(Entries taken from a collection)
####

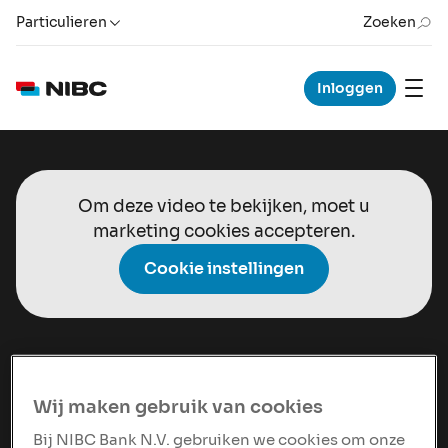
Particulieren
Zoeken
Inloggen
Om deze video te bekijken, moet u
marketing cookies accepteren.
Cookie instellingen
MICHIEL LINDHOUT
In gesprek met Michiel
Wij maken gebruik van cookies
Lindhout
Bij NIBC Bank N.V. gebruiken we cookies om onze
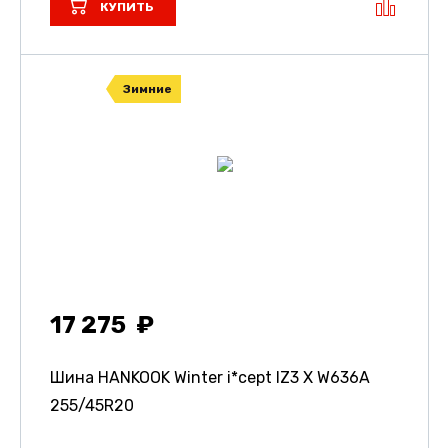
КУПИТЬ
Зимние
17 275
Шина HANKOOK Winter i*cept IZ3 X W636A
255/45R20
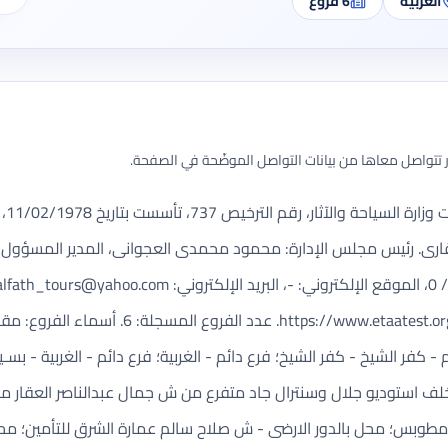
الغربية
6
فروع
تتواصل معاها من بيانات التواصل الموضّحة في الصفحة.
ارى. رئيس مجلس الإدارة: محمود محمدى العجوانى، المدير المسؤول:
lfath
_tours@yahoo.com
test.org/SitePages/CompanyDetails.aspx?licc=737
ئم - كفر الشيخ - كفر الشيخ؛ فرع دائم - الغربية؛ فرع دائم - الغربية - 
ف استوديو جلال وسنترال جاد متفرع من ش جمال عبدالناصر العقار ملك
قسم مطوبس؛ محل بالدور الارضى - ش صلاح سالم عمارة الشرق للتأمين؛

####

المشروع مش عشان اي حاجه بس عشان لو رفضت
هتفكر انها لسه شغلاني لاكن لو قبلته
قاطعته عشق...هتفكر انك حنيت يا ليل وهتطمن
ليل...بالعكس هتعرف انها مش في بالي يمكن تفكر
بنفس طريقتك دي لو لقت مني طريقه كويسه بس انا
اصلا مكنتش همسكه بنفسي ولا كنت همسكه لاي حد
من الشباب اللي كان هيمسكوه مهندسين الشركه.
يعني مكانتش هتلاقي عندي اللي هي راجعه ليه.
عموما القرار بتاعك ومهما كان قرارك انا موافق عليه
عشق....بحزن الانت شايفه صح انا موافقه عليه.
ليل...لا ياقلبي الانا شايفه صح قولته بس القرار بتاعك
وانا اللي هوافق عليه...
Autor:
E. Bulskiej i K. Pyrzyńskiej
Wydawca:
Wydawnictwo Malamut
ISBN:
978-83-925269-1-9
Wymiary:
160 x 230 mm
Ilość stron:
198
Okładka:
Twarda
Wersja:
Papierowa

####

▸ **DIRECTIVE**:
Only the number of lines above that contain "عليه" should be given as the answer.

▸ **TASK RESULT**:
3